Start of RAW DATA
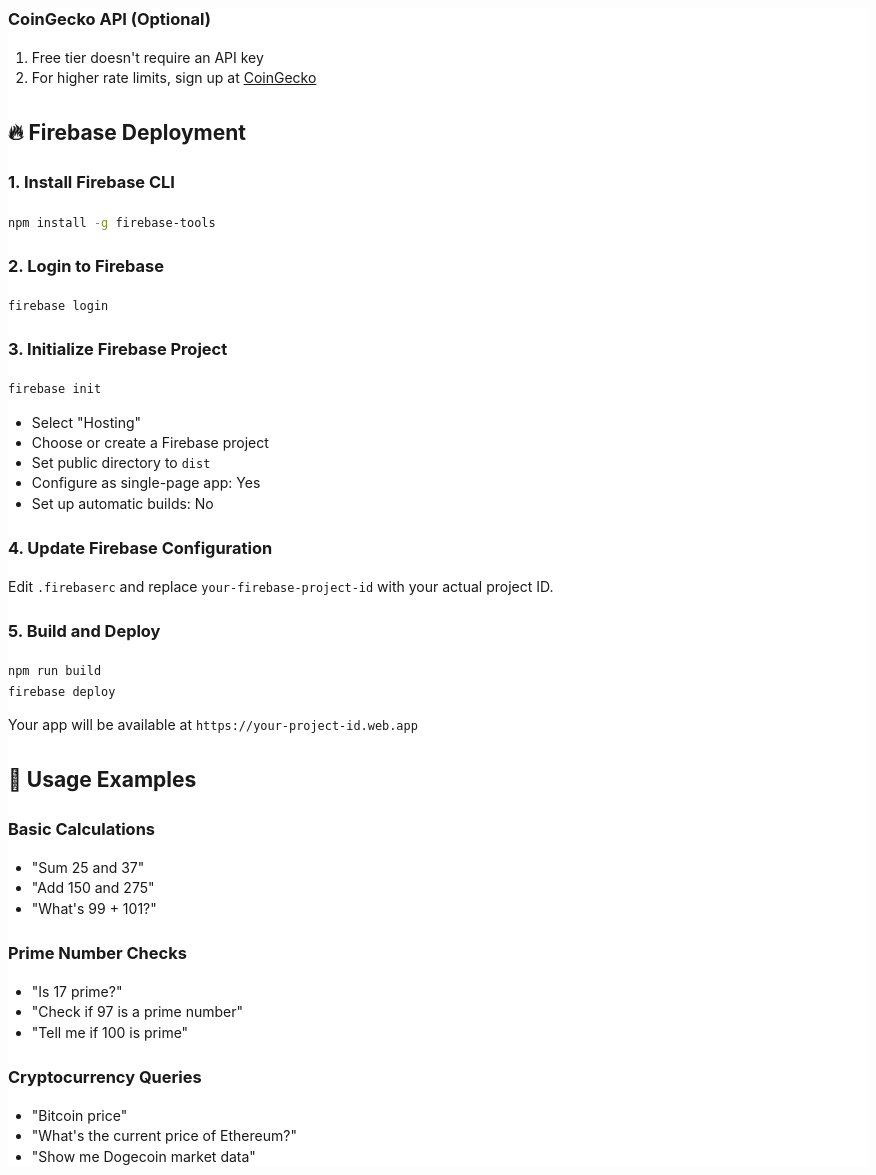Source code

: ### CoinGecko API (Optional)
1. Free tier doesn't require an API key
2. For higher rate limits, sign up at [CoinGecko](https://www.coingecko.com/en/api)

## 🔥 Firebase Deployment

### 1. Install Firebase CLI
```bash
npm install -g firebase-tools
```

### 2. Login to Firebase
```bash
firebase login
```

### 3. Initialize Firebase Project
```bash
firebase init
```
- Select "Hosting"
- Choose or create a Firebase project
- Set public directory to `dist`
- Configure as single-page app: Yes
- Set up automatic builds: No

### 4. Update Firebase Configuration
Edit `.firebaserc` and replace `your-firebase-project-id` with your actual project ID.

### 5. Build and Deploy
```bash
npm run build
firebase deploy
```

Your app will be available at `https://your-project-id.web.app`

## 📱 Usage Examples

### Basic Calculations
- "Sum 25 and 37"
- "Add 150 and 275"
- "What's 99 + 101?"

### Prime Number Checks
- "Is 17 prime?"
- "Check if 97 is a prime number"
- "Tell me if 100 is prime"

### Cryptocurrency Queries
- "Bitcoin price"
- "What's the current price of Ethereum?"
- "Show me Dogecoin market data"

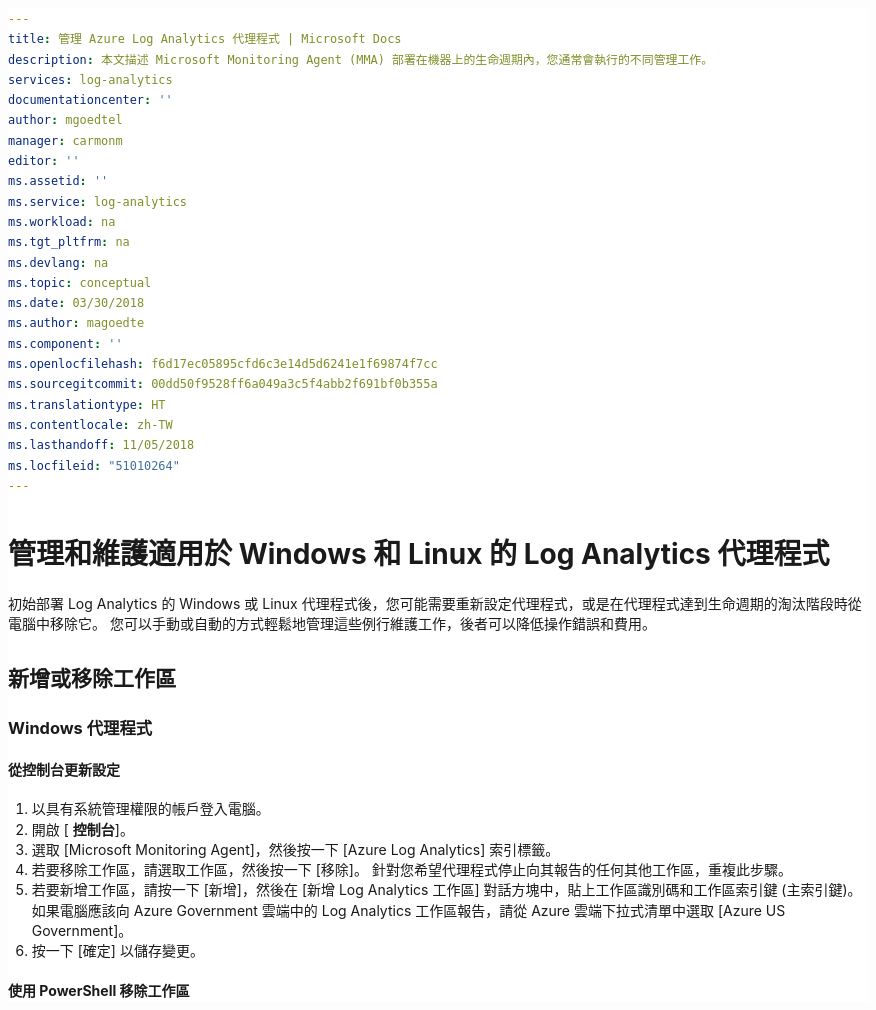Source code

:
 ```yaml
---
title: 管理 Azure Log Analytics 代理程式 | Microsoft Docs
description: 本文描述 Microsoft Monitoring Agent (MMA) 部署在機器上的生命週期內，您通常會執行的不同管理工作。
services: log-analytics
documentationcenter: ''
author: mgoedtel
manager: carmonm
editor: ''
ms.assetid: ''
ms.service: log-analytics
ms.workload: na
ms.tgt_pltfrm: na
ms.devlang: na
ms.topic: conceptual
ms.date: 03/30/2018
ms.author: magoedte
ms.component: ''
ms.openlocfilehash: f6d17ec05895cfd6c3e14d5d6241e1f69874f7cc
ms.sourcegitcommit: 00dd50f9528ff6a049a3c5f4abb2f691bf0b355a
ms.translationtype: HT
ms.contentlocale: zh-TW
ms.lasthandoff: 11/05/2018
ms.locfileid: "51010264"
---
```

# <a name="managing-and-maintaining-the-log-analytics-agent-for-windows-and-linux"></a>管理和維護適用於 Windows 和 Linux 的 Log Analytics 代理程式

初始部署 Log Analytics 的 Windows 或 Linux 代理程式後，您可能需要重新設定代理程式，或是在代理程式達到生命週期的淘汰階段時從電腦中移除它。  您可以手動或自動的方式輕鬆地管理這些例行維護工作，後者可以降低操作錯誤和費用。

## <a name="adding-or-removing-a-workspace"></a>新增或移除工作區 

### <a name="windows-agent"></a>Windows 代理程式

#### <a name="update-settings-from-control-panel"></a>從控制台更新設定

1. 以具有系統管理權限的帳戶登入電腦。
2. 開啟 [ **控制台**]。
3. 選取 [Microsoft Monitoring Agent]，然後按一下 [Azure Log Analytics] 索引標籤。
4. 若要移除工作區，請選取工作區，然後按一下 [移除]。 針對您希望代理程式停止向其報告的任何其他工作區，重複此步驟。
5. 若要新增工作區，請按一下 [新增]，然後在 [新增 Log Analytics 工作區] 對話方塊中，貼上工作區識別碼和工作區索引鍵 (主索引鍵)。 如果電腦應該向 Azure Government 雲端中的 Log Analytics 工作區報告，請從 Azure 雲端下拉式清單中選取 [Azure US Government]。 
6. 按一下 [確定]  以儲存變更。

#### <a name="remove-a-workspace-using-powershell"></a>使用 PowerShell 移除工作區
End of RAW DATA
Start of RAW DATA
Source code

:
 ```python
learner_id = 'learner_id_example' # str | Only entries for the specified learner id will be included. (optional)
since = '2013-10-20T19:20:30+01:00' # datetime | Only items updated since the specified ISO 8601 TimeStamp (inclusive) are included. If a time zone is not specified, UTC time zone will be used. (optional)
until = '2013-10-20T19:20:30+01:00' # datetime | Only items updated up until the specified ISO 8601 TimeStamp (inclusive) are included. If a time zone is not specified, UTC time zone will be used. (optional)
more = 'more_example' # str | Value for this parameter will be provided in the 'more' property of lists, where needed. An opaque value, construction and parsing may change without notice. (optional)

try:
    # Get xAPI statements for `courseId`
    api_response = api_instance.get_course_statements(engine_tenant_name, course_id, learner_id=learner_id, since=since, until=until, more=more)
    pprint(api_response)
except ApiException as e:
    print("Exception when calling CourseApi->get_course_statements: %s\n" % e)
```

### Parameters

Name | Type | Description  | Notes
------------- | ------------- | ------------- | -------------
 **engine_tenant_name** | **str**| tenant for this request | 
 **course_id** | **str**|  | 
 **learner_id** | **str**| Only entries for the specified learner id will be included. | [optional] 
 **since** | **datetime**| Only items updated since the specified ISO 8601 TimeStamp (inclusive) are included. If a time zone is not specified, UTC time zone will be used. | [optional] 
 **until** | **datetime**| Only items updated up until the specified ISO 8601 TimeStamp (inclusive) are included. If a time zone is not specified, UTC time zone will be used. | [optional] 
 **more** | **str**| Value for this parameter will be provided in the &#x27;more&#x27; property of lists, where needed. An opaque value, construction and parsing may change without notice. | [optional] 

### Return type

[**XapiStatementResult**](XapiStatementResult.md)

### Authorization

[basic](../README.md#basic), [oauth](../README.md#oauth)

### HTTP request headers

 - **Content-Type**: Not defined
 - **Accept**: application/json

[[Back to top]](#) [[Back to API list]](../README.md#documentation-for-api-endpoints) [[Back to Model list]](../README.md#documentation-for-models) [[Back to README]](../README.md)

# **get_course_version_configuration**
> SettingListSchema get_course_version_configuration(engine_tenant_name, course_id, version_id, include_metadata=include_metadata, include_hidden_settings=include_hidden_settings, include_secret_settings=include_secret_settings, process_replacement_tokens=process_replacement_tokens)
End of RAW DATA
** TASK DESCRIPTION **
Copy out each line from the listing that contains the string "construction".

** ANSWER **
more = 'more_example' # str | Value for this parameter will be provided in the 'more' property of lists, where needed. An opaque value, construction and parsing may change without notice. (optional)
 **more** | **str**| Value for this parameter will be provided in the &#x27;more&#x27; property of lists, where needed. An opaque value, construction and parsing may change without notice. | [optional] 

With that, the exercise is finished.